**Supplied information**
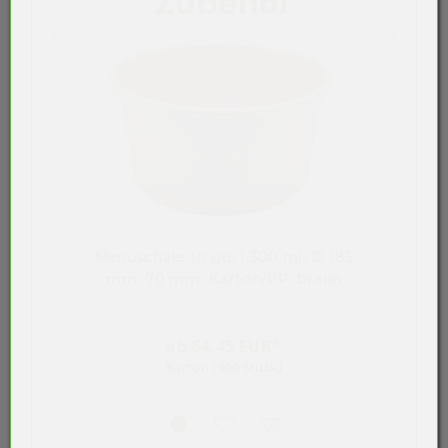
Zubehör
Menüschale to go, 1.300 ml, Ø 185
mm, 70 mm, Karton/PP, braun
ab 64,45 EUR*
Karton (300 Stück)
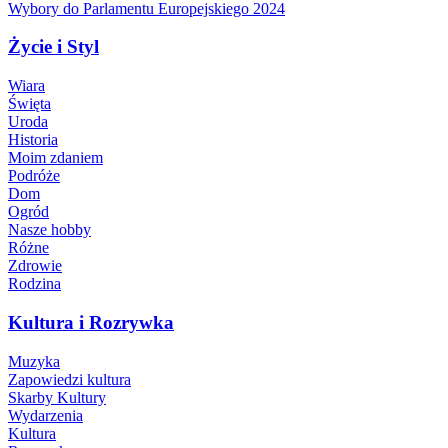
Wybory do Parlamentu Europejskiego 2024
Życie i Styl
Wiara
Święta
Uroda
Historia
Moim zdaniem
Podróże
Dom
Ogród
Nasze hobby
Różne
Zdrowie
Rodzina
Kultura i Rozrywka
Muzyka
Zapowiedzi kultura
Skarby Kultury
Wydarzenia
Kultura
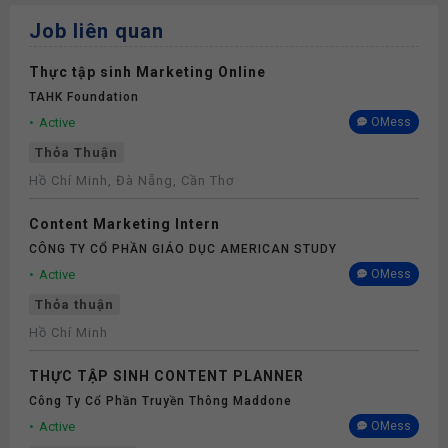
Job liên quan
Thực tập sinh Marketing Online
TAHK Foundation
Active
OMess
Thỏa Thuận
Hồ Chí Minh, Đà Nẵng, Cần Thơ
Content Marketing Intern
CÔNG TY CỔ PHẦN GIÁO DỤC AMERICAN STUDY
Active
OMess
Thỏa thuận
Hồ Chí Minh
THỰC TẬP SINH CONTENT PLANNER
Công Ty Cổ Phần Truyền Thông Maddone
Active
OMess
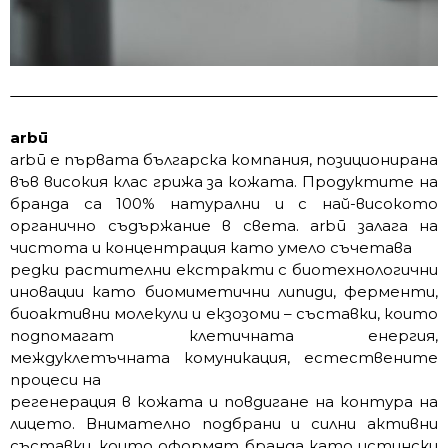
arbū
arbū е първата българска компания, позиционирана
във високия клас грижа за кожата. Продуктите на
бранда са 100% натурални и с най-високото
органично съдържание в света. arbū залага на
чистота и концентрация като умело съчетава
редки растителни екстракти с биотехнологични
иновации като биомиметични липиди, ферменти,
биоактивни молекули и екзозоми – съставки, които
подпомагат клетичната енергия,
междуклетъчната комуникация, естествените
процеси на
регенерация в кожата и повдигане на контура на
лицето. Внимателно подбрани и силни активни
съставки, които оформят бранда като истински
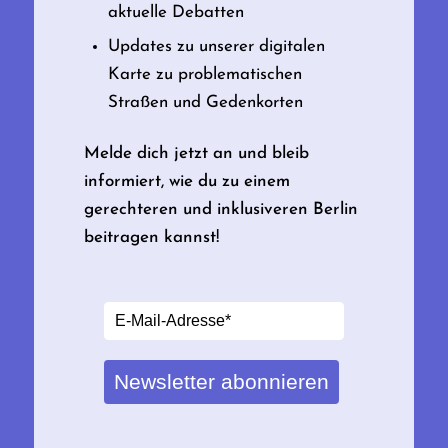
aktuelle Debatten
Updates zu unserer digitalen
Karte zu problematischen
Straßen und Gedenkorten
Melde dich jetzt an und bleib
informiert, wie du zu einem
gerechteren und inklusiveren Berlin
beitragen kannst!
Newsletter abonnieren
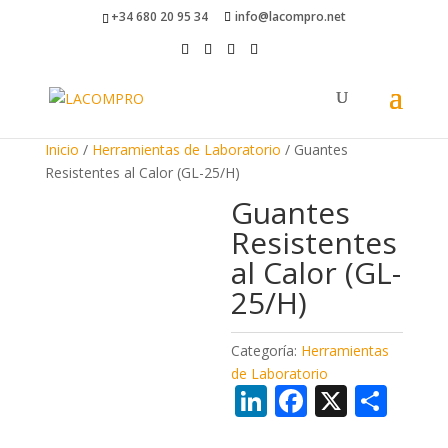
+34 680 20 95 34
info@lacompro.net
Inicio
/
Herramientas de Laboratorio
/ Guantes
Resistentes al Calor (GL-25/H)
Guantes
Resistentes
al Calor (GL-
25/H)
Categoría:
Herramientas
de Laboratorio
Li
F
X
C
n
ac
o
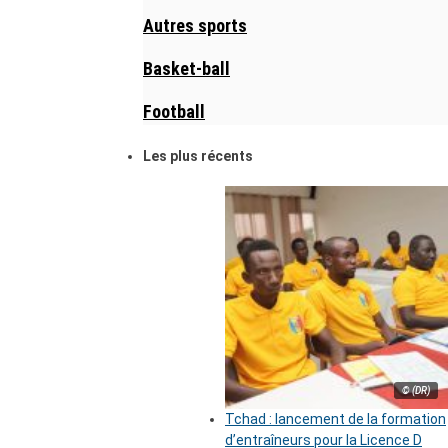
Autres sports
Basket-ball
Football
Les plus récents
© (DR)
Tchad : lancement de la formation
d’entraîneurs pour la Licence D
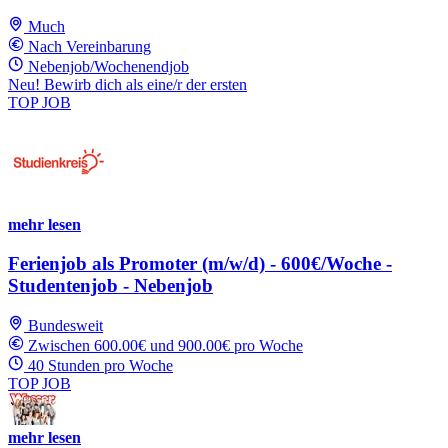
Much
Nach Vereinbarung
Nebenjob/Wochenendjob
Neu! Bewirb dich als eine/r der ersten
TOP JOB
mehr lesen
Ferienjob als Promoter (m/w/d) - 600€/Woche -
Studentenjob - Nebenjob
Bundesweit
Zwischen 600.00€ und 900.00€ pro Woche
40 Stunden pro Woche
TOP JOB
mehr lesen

**What is expected**
Write out word for word the lines above that run from the one with "beitragen kannst!" to the one with "Les plus récents". Include both end lines; exclude the images.

**Response**
beitragen kannst!
Newsletter abonnieren
+34 680 20 95 34
info@lacompro.net
Inicio
/
Herramientas de Laboratorio
/ Guantes
Resistentes al Calor (GL-25/H)
Guantes
Resistentes
al Calor (GL-
25/H)
Categoría:
Herramientas
de Laboratorio
Li
F
X
C
n
ac
o
Autres sports
Basket-ball
Football
Les plus récents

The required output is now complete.